#### Ejercicio breve A:
Responde a estas preguntas sobre el texto acerca de Fernando Iwasaki:
(i) ¿En qué ciudad y en qué año nació Fernando Iwasaki?
(ii) ¿Durante cuántos años dirigió la Fundación Cristina Heeren de Arte Flamenco?
(iii) ¿De qué tuvo que servirse durante una temporada, con el cambio de milenio, por sus problemas de salud?
#### Ejercicio breve B:
Continúa el texto sobre Fernando Iwasaki a partir de su última oración.

======== Fragmento del texto ========

Arte y Letras Literatura

Fernando Iwasaki, un peruano andaluz

Fernando Iwasaki. Foto Manuel Gutiérrez.
Fernando Iwasaki. Foto: Manuel Gutiérrez.

Llevará más de media vida en España, y uno tiene la suerte de haberlo conocido todo ese tiempo. Puede que ya lo viera recorrer los pasillos de la sevillana Fábrica de Tabacos, sede después —ahora— de la Universidad de Sevilla, en la primera mitad de los años ochenta del siglo pasado, durante su primera estancia en la ciudad; definitivamente, empecé a tratarlo cuando poco después regresaba y echaba aquí raíces. Fernando Iwasaki Cauti (Lima, 1961) es un peruano con sangre japonesa e italiana, más un cuarto ecuatoriano, que ha hecho de Andalucía su hogar: pronto realizando una multitud de tareas entre las que destacó la dirección de la revista Renacimiento, aquí se ha casado, aquí ha tenido a sus tres hijos, aquí ha construido su casa-biblioteca, aquí están muchos de sus amigos. Estudió en Lima, donde ya daba clases antes de licenciarse, y llegó a Sevilla como investigador en el Archivo de Indias, donde tantos se han sumergido para encontrar pistas de naufragados galeones cargados de oro haciendo bueno, como Antonio Machado pero con dislexia, el dicho de que «todo necio confunde valor y pecio». Iwasaki, no. Él sí que es un valor inapreciable que navega el océano de la literatura y cuya bibliografía, de oro, se ha convertido ya en archivo de Indias de la mejor escritura hispanoamericana.

Su producción es tan extensa como lo son su generosidad y su humildad. No va por ahí pavoneándose de sus libros, pero ha publicado numerosos y ha recorrido todo el orbe como conferenciante, profesor invitado o gestor cultural. Fue durante veinte años director de la Fundación Cristina Heeren de Arte Flamenco, y no se sabe cuántas veces ha viajado a Japón acompañando a bailaoras o guitarristas, acopiando anécdotas que él repite cambiando la pronunciación, como un samurái del río Guadalquivir que no empleara la katana sino las castañuelas. 

Con el cambio de milenio, durante una temporada afortunadamente breve arrastró problemas de salud que le hicieron servirse de un bastón. Supimos entonces que dormía muy pocas horas al día (o a la noche), y que eso le pasaba factura. Esa disposición de un elevado número de horas de vigilia para leer y escribir sin duda explica su extraordinaria productividad, pero la mera acumulación de horas es bien poco sin el talento, que él tiene en gran cantidad (y calidad). Y la disciplina, el saber dar prioridad a lo importante, valorar la lectura como un tesoro que se dilapidaría si las horas, esos doblones en las campanas que tañen por nosotros a lo largo de toda la vida y no solo en el momento de la muerte, se malversaran en la calderilla torpe de lo pasajero y lo insustancial.

======== Extracto de datos ========

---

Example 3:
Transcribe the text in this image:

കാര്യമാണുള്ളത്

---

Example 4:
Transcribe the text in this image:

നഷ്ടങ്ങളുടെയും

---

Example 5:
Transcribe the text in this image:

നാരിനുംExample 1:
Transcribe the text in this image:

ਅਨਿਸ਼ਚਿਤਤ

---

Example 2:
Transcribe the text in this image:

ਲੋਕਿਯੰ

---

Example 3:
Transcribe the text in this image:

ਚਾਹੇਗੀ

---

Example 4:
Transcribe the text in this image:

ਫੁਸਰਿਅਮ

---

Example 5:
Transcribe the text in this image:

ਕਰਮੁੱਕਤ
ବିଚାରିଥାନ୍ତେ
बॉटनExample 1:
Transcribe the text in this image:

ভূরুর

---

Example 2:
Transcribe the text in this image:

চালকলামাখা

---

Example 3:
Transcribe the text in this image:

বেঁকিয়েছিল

========
======== Extracto de datos ========

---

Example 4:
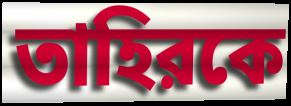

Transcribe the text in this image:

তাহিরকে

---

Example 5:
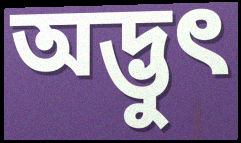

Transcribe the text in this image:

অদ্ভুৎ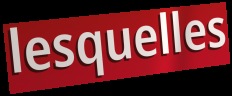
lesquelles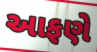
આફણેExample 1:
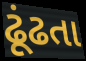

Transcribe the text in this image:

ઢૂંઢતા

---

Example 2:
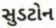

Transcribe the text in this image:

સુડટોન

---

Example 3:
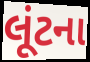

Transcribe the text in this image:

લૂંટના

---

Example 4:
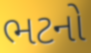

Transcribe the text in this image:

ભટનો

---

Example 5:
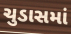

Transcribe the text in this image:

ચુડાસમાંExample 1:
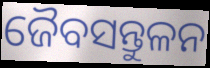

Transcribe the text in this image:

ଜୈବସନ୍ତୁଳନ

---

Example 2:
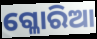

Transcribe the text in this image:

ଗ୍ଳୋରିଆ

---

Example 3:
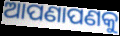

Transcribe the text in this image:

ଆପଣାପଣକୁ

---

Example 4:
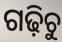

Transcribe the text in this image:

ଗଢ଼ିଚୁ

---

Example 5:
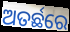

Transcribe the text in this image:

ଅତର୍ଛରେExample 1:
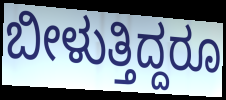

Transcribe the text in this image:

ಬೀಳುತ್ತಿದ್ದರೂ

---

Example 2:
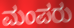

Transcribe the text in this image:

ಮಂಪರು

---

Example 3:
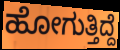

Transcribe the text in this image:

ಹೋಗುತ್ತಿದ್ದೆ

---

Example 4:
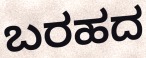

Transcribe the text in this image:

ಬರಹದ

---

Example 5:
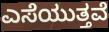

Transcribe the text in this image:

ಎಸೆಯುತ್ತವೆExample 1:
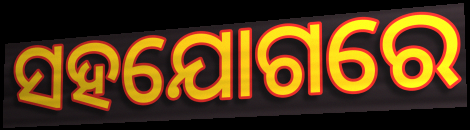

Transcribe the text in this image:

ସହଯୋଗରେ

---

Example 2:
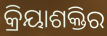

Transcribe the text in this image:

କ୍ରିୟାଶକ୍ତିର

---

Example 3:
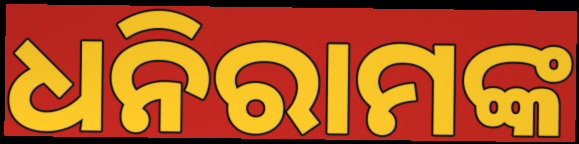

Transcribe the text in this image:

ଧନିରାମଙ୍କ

========

#### Respuesta A:
(i) En Lima, en 1961.
(ii) Durante veinte años.
(iii) De un bastón.

#### Respuesta B:
Hace unos años, y conseguido el doctorado necesario (el primero de ellos, porque luego se ha embarcado en otro), se convirtió en profesor de la Universidad Loyola Andalucía en sus campus de Sevilla y Córdoba. Lástima que lo que imparte sea la asignatura de Retórica para estudiantes de Comunicación, porque hace mucho que estaba llamado a ser catedrático de Literatura Hispanoamericana. ¿Quién mejor que él? Pero la senda académica es hoy un erial administrativo en el que la burocracia aplasta a los enseñantes. Quizá sea bueno en el fondo que Iwasaki haya eludido durante tanto tiempo ese canto de sirena. Así ha podido dedicarse más a sus escritos y a promover los de otros (es el presentador más codiciado, por generoso y cautivador, y no, no estoy haciendo aquí un juego de palabras con su segundo apellido, aunque él no desprecie calambures y retruécanos en la estela de su admirado Guillermo Cabrera Infante). Una selección de esas presentaciones las recogió en Arte de introducir (2011). Ojalá también alcance a terminar una novela que tiene pergeñada y que la tarea docente, más ese tiempo que dedica a los demás, le impiden rematar como quisiera.

Con todo, lo ya publicado es importante. Qué digo importante, importantísimo: desde los relatos eróticos enlazados como novela de Libro de mal amor (2001) a los truculentos de un gótico andino, si tal cosa es posible (Álvaro Mutis demostró que se puede escribir gótico tropical) de Ajuar funerario (2004) o la novela breve Neguijón (2005). Pero la lista se prolonga en un nutrido número de títulos que cubren también la crónica y el ensayo, con títulos como El descubrimiento de España (2008) o Nabokovia peruviana (2011). Iwasaki se ha ocupado en Sevilla, sin mapa (2010) de los muchos escritores que han pasado por la capital andaluza, incluidos numerosos hispanoamericanos.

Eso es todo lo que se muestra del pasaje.